→ **Text extracted from each page**:
== Segment start ==

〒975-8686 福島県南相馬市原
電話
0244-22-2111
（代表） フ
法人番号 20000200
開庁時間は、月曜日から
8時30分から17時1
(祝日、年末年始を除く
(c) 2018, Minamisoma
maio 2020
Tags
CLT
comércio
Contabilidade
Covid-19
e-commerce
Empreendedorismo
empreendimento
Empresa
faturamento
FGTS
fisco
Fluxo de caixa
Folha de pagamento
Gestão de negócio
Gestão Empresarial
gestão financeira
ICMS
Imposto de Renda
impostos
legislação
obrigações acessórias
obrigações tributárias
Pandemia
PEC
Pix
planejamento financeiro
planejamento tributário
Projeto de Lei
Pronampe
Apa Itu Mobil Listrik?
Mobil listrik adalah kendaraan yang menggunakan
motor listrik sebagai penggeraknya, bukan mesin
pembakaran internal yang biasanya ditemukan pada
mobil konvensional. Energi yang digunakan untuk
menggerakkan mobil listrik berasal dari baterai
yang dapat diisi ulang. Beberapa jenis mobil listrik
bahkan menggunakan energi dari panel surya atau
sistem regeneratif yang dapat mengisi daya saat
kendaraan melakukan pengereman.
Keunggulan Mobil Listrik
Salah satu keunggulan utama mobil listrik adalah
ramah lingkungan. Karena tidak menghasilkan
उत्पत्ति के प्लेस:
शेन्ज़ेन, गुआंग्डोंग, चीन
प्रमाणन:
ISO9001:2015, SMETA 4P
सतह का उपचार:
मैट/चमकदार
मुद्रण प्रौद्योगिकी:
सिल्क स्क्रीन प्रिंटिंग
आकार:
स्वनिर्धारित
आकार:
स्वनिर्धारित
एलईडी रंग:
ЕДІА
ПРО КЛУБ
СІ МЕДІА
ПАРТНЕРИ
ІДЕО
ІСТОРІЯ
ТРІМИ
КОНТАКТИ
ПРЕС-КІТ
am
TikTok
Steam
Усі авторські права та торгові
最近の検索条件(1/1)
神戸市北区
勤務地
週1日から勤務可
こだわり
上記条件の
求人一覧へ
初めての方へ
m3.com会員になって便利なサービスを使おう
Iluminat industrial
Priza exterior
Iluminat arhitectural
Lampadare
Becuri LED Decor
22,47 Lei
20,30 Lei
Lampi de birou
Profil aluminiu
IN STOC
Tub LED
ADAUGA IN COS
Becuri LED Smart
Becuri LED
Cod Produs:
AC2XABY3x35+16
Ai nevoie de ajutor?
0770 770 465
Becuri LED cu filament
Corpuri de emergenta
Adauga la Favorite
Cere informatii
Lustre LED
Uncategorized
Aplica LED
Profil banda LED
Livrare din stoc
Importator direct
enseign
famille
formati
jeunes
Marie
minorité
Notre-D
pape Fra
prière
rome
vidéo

== Segment end ==

→ **AIM OF THE EXERCISE**: Reproduce the material word for word, starting at its first line and ending with the line that contains "Gestão Empresarial", including both of those lines.

→ **YOUR RESPONSE**:
〒975-8686 福島県南相馬市原
電話
0244-22-2111
（代表） フ
法人番号 20000200
開庁時間は、月曜日から
8時30分から17時1
(祝日、年末年始を除く
(c) 2018, Minamisoma
maio 2020
Tags
CLT
comércio
Contabilidade
Covid-19
e-commerce
Empreendedorismo
empreendimento
Empresa
faturamento
FGTS
fisco
Fluxo de caixa
Folha de pagamento
Gestão de negócio
Gestão Empresarial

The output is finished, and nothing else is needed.